Matthew 10:30 on 2012/02/29 Permalink
Upon seeing the pictures from 1904, to me this is a no-brainer. They should salvage what they can and move it to a museum/park/public space(one or multiple) and start from scratch. Not all urban experiments are successful. This one certainly wasn’t. Once the park is redone I see it being widely used due to its proximity to UQAM, the Village, Old Montreal, the new CHUM and the Faubourg Quebec.
Poutine Pundit 11:55 on 2012/02/29 Permalink
I agree that the art should be salvaged but the square needs to be redesigned. I completed a Masters in Heritage Preservation a few years back, and the people running that program felt the same way about Viger Square. Heritage Montreal is really coming out of left field here…
One of the mistakes made in the 20th century was running Berri through the park. Then they made the park bigger by adding the third section between Saint Hubert and Saint André, so you end up with three separate parks. I would reconnect the two original lots to create one unified park and sell the third lot to build residences fronting that park. This sale would bring in money for the city to build a decent park and enough residents around it to ensure that people actually use the park – better to have a smaller coherent park than one large threatening vacuum. It should be built like a park (open to the street, direct paths running through it) rather than as some labyrinthine allegorical art installation with dead ends.
Kate 12:32 on 2012/02/29 Permalink
Maybe, PP. I know some of the land was ceded to the city in perpetuity for a park and supposedly can never be built on, but I don’t know if that covers the entire extent. (By the way, are you sure about the third bit? The aerial photo I found showing the park in 1927 shows three distinct segments.)
My feeling is that the square will have to evolve in response to other changes in the area – the new CHUM, whatever happens with the old Viger hotel-station (a project that’s been delayed and changed around already and may take awhile yet), other developments yet unforeseen. Imposing a new form on the park prematurely might be unwise. I think they should consider removing the worst concrete bits and allowing the park to be something of a tabula rasa for awhile to see how it’s used. Ideally it should become a space where people working at the CHUM or in the Quebec archives building would feel comfortable eating their lunch – it’s a spot where street food carts would make some sense, since there are no restaurants nearby, but we know how the city feels about those – and allow the square to become what its users want it to be.

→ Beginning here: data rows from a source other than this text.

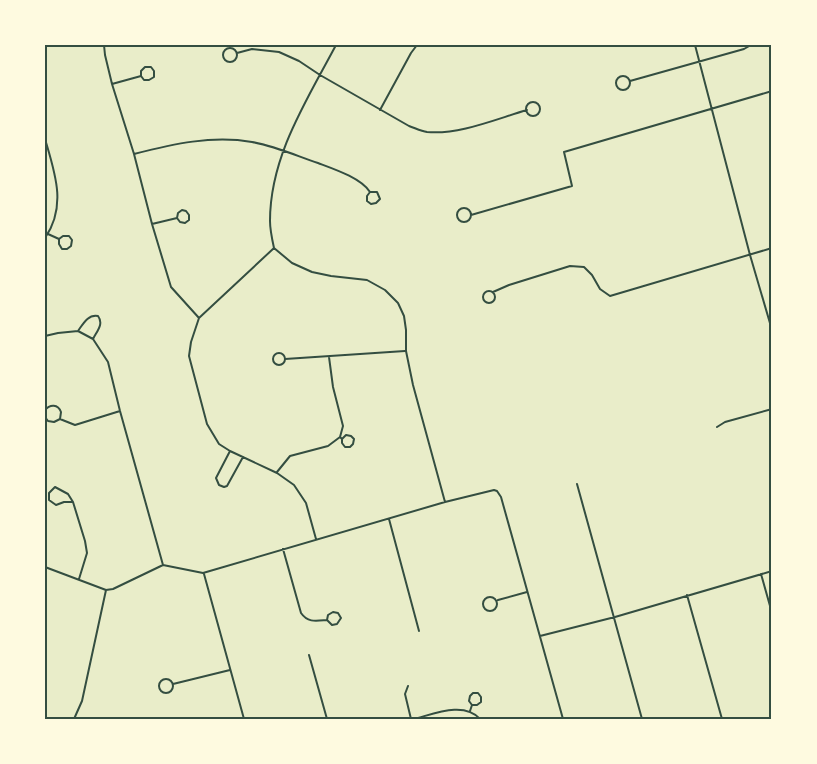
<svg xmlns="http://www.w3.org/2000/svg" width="817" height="764" viewBox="0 0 817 764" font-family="'Space Grotesk',sans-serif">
<rect width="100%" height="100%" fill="#e9edc9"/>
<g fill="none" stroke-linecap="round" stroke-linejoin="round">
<path stroke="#344e41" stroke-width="2" d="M 104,45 L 105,55 L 112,84 L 134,154 L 152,224 L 171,287 L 199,318
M 336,45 C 307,100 270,156 270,221 C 270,230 272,239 274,248 L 292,263 L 312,272 L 331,276 L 367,280 L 385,290 L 398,303 L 404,316 L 406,330 L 406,351 L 413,385 L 445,502
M 695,45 L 750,255 L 772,330
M223 55a7 7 0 1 1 14 0a7 7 0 1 1-14 0Z
M 237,53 L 252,49 L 279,52 L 299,61 L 320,75 L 409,126 C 415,128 421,131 427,132 C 459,135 496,119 527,110
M616 83a7 7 0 1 1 14 0a7 7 0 1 1-14 0Z
M 630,81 L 744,49 L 751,45
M 112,84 L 141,76 L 144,80 L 149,80 L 154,77 L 154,71 L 151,67 L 145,67 L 141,71 L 141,76
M526 109a7 7 0 1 1 14 0a7 7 0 1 1-14 0Z
M 380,110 L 411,53 L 417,45
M 45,139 C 55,173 67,206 45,238
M 134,154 C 173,144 212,135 252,142 C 275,146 297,156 318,163 C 334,169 361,178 370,192 L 377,192 L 380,199 L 376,203 L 371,204 L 367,201 L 367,196 L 370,192
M457 215a7 7 0 1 1 14 0a7 7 0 1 1-14 0Z
M 471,215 L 572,186 L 564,152 L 772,91
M 152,224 L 177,218 L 180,222 L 185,223 L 189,220 L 189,215 L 186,211 L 182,210 L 178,213 L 177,218
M 48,234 L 59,239 L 63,236 L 69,236 L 72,240 L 71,246 L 67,249 L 62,249 L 59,244 L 59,239
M 274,248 L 199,318 L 191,342 L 189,356 L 207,424 L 219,444 L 230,451 L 277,473 L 294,485 L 306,503 L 316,539
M483 297a6 6 0 1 1 12 0a6 6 0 1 1-12 0Z
M 493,292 L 509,285 L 570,266 L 584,267 L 592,275 L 600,289 L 610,296 L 772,248
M 78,331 L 93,339 L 108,362 L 120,411 L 163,565
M 78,331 C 83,324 88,314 98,316 C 104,324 97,331 93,339
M 45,336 L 58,333 L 78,331
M273 359a6 6 0 1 1 12 0a6 6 0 1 1-12 0Z
M 285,359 L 405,351
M 45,410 C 50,404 58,404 61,412 L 60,419 L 54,422 L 48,421 L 45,417
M 60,419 L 75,425 L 120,411
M 717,427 L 725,422 L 772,409
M 340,437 L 342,439 L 342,443 L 345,447 L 350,447 L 353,444 L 354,439 L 351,436 L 346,435 L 342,439
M 230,451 L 216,478 L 219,485 L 224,487 L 227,486 L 243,457
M 277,472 L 290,456 L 328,446 L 340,437 L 343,426 L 333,387 L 329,357
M 577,484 L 642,719
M 73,502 L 64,502 L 56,505 L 49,500 L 49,493 L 55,487 L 68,494 L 73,502 L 85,541 L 87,553 L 79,579
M 389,519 L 419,631
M 283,549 L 301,613 C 308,623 316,621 327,620 L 332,625 L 337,624 L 341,618 L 338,613 L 333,612 L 328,615 L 327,620
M 45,567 L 106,590
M 204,574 L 244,719
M 761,574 L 772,613
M 687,595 L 722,719
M483 604a7 7 0 1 1 14 0a7 7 0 1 1-14 0Z
M 498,600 L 527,592
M 540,636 L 615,617 L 772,571
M 309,655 L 327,719
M159 686a7 7 0 1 1 14 0a7 7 0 1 1-14 0Z
M 173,684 L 230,670
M 408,686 L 405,694 L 411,719
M 470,711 L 472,705 L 469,701 L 470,696 L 473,693 L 478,693 L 481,697 L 481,702 L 477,705 L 472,705
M 74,719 L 82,701 L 106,590 L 113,589 L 163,565 L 203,573 L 445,502 L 494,490 L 497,491 L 501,497 L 563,719
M 414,719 C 434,714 464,701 480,719"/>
</g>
<rect width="817" height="764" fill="none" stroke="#fefae0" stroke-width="93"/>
<rect x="46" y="46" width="724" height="672" fill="none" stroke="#344e41" stroke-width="2"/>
</svg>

Poutine Pundit 00:05 on 2012/03/01 Permalink
Promise to keep the land as a city park was made to the dames Lacroix in 1844, and other promises came before for the land further west, but all of these apply to the land to the west of Saint Hubert. As far as I know, promises were not made for the land to the east of Saint Hubert, which was tacked onto the park after 1889. Here’s a map that shows the initial smaller layout of the park:
http://services.banq.qc.ca/sdx/cep/pleinecran.xsp?eview=CARTES_PLANS/174398/174398_32.tif&id=0000174398&mention=
Kate 01:01 on 2012/03/01 Permalink
Thanks, PP.
cheese 12:23 on 2012/03/01 Permalink
Somebody please give PP a municipal planning job!
Doobious 01:19 on 2012/03/03 Permalink
McCord’s got a nice little page on the history of Montreal’s public squares, and another sweet ground level view of Viger Square. Imagine how impressed visitors to our fair city must’ve been stumbling onto that first thing after getting off the train.